そこで今回は、黒ショウガの褐色脂肪組織へ及ぼす影響についてさらなる解明を進めるため、細胞試験および動物実験にて検証を行った。

「PPARγ発現亢進(こうしん)作用」

「UCP-1発現亢進作用」

細胞試験では、雄性マウスから「前駆褐色脂肪組織」(※1)を単離し、分化誘導(※2)をかけた2日後および4日後に、黒ショウガ溶液(黒ショウガ群)または溶媒のみ(対照群)を添加した。
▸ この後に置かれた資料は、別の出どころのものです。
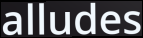
alludes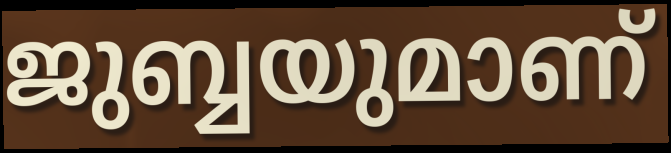
ജുബ്ബയുമാണ്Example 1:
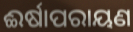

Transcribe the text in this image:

ଈର୍ଷାପରାୟଣ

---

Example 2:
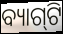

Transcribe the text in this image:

ବ୍ୟାଗ୍‌ଟି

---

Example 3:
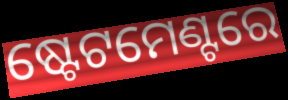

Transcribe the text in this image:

ଷ୍ଟେଟମେଣ୍ଟରେ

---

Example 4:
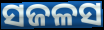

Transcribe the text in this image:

ସଜଳସ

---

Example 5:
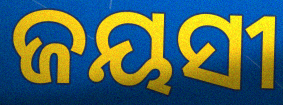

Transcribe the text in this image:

ଜୟସୀ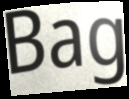
Bag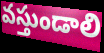
వస్తుండాలి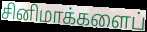
சினிமாக்களைப்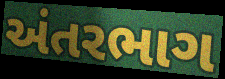
અંતરભાગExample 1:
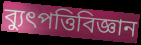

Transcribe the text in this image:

ব্যুৎপত্তিবিজ্ঞান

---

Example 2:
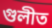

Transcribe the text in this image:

গুলীত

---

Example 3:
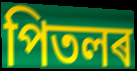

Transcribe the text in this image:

পিতলৰ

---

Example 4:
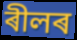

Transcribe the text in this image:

ৰীলৰ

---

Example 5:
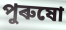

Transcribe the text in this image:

পুৰুষোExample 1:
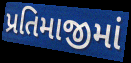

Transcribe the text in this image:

પ્રતિમાજીમાં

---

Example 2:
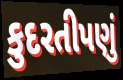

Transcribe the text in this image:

કુદરતીપણું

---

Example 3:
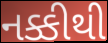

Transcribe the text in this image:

નક્કીથી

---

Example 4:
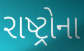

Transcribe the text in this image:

રાષ્ટ્રોના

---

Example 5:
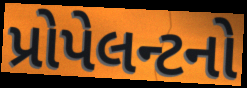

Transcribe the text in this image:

પ્રોપેલન્ટનોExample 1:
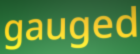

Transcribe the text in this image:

gauged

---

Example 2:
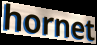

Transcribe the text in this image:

hornet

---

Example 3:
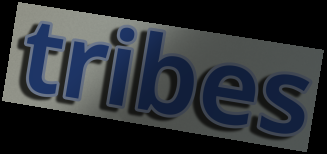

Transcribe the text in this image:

tribes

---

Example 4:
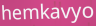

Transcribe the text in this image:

hemkavyo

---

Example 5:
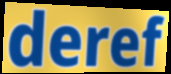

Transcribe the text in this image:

derefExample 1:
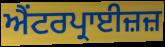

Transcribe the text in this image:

ਐਂਟਰਪ੍ਰਾਈਜ਼ਜ਼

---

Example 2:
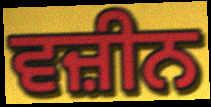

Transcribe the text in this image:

ਵਜ਼ੀਨ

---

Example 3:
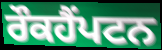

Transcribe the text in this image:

ਰੌਕਹੈਂਪਟਨ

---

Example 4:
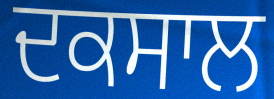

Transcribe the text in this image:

ਦਕਸਾਲ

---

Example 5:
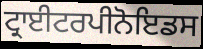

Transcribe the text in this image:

ਟ੍ਰਾਈਟਰਪੀਨੋਇਡਸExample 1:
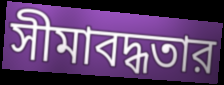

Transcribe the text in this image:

そして分化誘導6日後に、PPARγ(※3)およびUCP-1(※4)の遺伝子発現量を測定した。

その結果、黒ショウガ群では対照群と比較してPPARγおよびUCP-1の発現量が有意に増加したことがわかった。

「脂肪組織の褐色脂肪化」(丸内の薄い黄緑色部分が褐色脂肪)

動物実験では、2型糖尿病モデルマウス(※5)に黒ショウガエキス混合飼料(黒ショウガ群)または黒ショウガエキスを含まない通常飼料(対照群)を7週間摂取させ、X線CT装置により肩甲骨間の脂肪組織画像を撮影した。

その結果、黒ショウガ群では対照群と比較して肩甲骨間における脂肪組織の褐色脂肪化を確認した。

これらの結果から、黒ショウガを摂取することで褐色脂肪組織を増加させる可能性が示唆された。

※1 前駆褐色脂肪組織:成熟した褐色脂肪組織になる前の未熟な褐色脂肪組織。

※2 分化:機能を持たない組織が特異的な機能を獲得すること。

※3 PPARγ:前駆褐色脂肪組織から褐色脂肪組織に分化させるのに重要な役割を果たす遺伝子。

※4 UCP-1:褐色脂肪組織に存在する遺伝子。ここでは、褐色脂肪組織が熱産生機能を持つことを意味する。

※5 2型糖尿病モデルマウス:肥満と糖尿病を自然発症するマウスで、肥満の研究に用いられる。